■ **REQUIRED ACTION**:
Leaving the pictures aside, transcribe the data below exactly.

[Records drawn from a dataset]
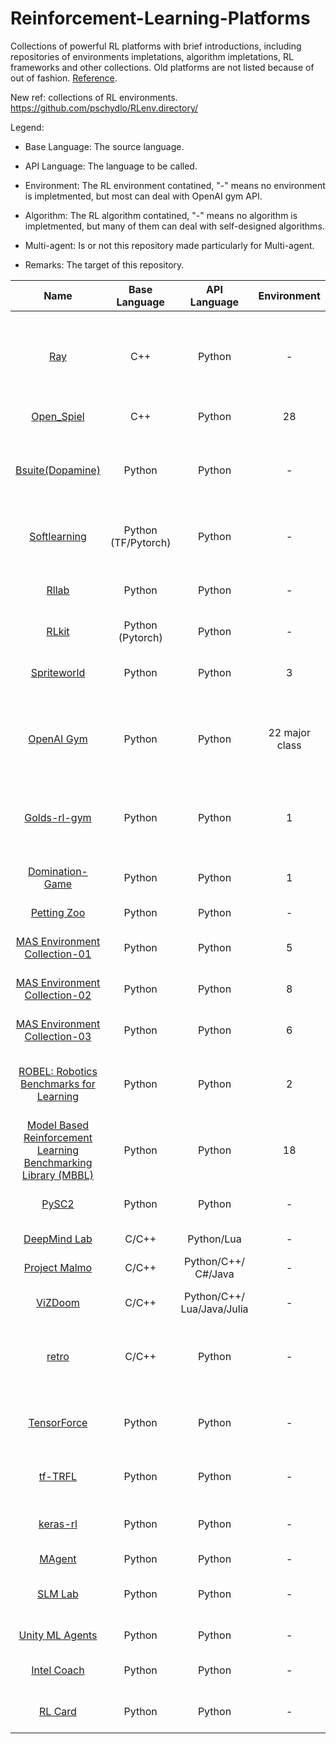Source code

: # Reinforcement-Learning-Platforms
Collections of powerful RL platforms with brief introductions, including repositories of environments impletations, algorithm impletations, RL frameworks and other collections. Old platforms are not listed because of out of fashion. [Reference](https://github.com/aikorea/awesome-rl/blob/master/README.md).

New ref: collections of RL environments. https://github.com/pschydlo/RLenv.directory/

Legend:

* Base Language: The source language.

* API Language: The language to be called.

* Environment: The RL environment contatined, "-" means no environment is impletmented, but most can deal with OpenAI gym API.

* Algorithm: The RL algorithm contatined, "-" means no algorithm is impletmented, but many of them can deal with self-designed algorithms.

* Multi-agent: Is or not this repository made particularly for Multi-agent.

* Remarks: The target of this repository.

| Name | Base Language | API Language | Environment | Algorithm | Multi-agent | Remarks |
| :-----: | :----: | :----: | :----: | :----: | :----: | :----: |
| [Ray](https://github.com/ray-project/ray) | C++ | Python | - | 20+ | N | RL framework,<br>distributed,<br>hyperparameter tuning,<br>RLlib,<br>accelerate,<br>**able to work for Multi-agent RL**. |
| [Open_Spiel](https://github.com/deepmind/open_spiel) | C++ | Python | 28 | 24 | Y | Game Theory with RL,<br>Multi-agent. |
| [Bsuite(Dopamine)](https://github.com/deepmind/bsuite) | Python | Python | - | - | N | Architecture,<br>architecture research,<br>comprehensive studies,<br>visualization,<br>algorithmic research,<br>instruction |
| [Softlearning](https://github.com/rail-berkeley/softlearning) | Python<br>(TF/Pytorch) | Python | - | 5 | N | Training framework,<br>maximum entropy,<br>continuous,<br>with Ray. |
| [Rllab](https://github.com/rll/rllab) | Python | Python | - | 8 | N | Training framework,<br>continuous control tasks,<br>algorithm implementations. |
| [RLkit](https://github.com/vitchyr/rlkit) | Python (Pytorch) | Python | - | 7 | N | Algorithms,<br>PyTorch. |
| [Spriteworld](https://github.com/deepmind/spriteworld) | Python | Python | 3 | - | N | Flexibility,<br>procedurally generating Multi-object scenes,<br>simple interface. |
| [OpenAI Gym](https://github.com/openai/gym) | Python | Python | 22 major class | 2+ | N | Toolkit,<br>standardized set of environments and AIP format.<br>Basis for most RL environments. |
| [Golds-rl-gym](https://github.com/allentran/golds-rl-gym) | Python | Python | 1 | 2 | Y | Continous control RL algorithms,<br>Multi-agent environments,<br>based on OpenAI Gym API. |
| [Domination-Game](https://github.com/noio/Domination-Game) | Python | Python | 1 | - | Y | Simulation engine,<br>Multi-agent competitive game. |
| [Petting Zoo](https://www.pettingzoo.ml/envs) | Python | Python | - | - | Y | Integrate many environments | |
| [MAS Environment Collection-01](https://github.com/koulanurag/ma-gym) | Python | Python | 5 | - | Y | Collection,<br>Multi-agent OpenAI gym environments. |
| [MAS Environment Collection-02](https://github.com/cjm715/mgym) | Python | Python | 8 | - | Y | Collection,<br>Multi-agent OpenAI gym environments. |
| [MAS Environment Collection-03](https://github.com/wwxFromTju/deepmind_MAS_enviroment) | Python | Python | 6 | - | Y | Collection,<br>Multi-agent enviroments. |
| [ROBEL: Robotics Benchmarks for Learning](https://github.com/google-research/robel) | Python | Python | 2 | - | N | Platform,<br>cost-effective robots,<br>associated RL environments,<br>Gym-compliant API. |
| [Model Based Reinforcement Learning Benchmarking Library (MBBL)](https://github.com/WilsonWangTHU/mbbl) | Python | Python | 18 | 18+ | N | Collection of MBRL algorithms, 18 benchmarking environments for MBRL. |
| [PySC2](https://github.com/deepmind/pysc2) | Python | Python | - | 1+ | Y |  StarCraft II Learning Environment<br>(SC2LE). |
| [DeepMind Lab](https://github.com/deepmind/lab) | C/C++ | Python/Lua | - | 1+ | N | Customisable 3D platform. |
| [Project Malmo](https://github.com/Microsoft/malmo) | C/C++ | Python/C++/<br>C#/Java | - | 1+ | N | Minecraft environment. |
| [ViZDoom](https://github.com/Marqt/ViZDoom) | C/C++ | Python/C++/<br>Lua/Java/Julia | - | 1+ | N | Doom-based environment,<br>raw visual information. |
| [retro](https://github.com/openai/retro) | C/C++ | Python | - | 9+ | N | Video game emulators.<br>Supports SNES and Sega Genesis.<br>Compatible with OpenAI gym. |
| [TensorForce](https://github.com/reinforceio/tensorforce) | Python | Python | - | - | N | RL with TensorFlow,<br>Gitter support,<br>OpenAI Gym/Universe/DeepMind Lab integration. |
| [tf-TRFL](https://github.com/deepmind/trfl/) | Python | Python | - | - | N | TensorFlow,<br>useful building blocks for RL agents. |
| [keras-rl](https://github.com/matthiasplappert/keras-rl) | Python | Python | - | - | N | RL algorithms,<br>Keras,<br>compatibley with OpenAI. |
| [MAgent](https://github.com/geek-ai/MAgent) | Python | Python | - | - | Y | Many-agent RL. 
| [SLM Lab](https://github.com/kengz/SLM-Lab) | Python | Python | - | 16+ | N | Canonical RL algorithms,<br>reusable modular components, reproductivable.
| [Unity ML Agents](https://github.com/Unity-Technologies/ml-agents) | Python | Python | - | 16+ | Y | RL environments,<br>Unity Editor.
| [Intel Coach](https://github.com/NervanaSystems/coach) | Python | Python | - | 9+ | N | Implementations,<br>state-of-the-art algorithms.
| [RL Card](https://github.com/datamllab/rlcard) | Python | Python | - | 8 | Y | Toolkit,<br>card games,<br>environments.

■ **RESULT OF THE TASK**:
Source code

: # Reinforcement-Learning-Platforms
Collections of powerful RL platforms with brief introductions, including repositories of environments impletations, algorithm impletations, RL frameworks and other collections. Old platforms are not listed because of out of fashion. [Reference](https://github.com/aikorea/awesome-rl/blob/master/README.md).

New ref: collections of RL environments. https://github.com/pschydlo/RLenv.directory/

Legend:

* Base Language: The source language.

* API Language: The language to be called.

* Environment: The RL environment contatined, "-" means no environment is impletmented, but most can deal with OpenAI gym API.

* Algorithm: The RL algorithm contatined, "-" means no algorithm is impletmented, but many of them can deal with self-designed algorithms.

* Multi-agent: Is or not this repository made particularly for Multi-agent.

* Remarks: The target of this repository.

| Name | Base Language | API Language | Environment | Algorithm | Multi-agent | Remarks |
| :-----: | :----: | :----: | :----: | :----: | :----: | :----: |
| [Ray](https://github.com/ray-project/ray) | C++ | Python | - | 20+ | N | RL framework,<br>distributed,<br>hyperparameter tuning,<br>RLlib,<br>accelerate,<br>**able to work for Multi-agent RL**. |
| [Open_Spiel](https://github.com/deepmind/open_spiel) | C++ | Python | 28 | 24 | Y | Game Theory with RL,<br>Multi-agent. |
| [Bsuite(Dopamine)](https://github.com/deepmind/bsuite) | Python | Python | - | - | N | Architecture,<br>architecture research,<br>comprehensive studies,<br>visualization,<br>algorithmic research,<br>instruction |
| [Softlearning](https://github.com/rail-berkeley/softlearning) | Python<br>(TF/Pytorch) | Python | - | 5 | N | Training framework,<br>maximum entropy,<br>continuous,<br>with Ray. |
| [Rllab](https://github.com/rll/rllab) | Python | Python | - | 8 | N | Training framework,<br>continuous control tasks,<br>algorithm implementations. |
| [RLkit](https://github.com/vitchyr/rlkit) | Python (Pytorch) | Python | - | 7 | N | Algorithms,<br>PyTorch. |
| [Spriteworld](https://github.com/deepmind/spriteworld) | Python | Python | 3 | - | N | Flexibility,<br>procedurally generating Multi-object scenes,<br>simple interface. |
| [OpenAI Gym](https://github.com/openai/gym) | Python | Python | 22 major class | 2+ | N | Toolkit,<br>standardized set of environments and AIP format.<br>Basis for most RL environments. |
| [Golds-rl-gym](https://github.com/allentran/golds-rl-gym) | Python | Python | 1 | 2 | Y | Continous control RL algorithms,<br>Multi-agent environments,<br>based on OpenAI Gym API. |
| [Domination-Game](https://github.com/noio/Domination-Game) | Python | Python | 1 | - | Y | Simulation engine,<br>Multi-agent competitive game. |
| [Petting Zoo](https://www.pettingzoo.ml/envs) | Python | Python | - | - | Y | Integrate many environments | |
| [MAS Environment Collection-01](https://github.com/koulanurag/ma-gym) | Python | Python | 5 | - | Y | Collection,<br>Multi-agent OpenAI gym environments. |
| [MAS Environment Collection-02](https://github.com/cjm715/mgym) | Python | Python | 8 | - | Y | Collection,<br>Multi-agent OpenAI gym environments. |
| [MAS Environment Collection-03](https://github.com/wwxFromTju/deepmind_MAS_enviroment) | Python | Python | 6 | - | Y | Collection,<br>Multi-agent enviroments. |
| [ROBEL: Robotics Benchmarks for Learning](https://github.com/google-research/robel) | Python | Python | 2 | - | N | Platform,<br>cost-effective robots,<br>associated RL environments,<br>Gym-compliant API. |
| [Model Based Reinforcement Learning Benchmarking Library (MBBL)](https://github.com/WilsonWangTHU/mbbl) | Python | Python | 18 | 18+ | N | Collection of MBRL algorithms, 18 benchmarking environments for MBRL. |
| [PySC2](https://github.com/deepmind/pysc2) | Python | Python | - | 1+ | Y |  StarCraft II Learning Environment<br>(SC2LE). |
| [DeepMind Lab](https://github.com/deepmind/lab) | C/C++ | Python/Lua | - | 1+ | N | Customisable 3D platform. |
| [Project Malmo](https://github.com/Microsoft/malmo) | C/C++ | Python/C++/<br>C#/Java | - | 1+ | N | Minecraft environment. |
| [ViZDoom](https://github.com/Marqt/ViZDoom) | C/C++ | Python/C++/<br>Lua/Java/Julia | - | 1+ | N | Doom-based environment,<br>raw visual information. |
| [retro](https://github.com/openai/retro) | C/C++ | Python | - | 9+ | N | Video game emulators.<br>Supports SNES and Sega Genesis.<br>Compatible with OpenAI gym. |
| [TensorForce](https://github.com/reinforceio/tensorforce) | Python | Python | - | - | N | RL with TensorFlow,<br>Gitter support,<br>OpenAI Gym/Universe/DeepMind Lab integration. |
| [tf-TRFL](https://github.com/deepmind/trfl/) | Python | Python | - | - | N | TensorFlow,<br>useful building blocks for RL agents. |
| [keras-rl](https://github.com/matthiasplappert/keras-rl) | Python | Python | - | - | N | RL algorithms,<br>Keras,<br>compatibley with OpenAI. |
| [MAgent](https://github.com/geek-ai/MAgent) | Python | Python | - | - | Y | Many-agent RL. 
| [SLM Lab](https://github.com/kengz/SLM-Lab) | Python | Python | - | 16+ | N | Canonical RL algorithms,<br>reusable modular components, reproductivable.
| [Unity ML Agents](https://github.com/Unity-Technologies/ml-agents) | Python | Python | - | 16+ | Y | RL environments,<br>Unity Editor.
| [Intel Coach](https://github.com/NervanaSystems/coach) | Python | Python | - | 9+ | N | Implementations,<br>state-of-the-art algorithms.
| [RL Card](https://github.com/datamllab/rlcard) | Python | Python | - | 8 | Y | Toolkit,<br>card games,<br>environments.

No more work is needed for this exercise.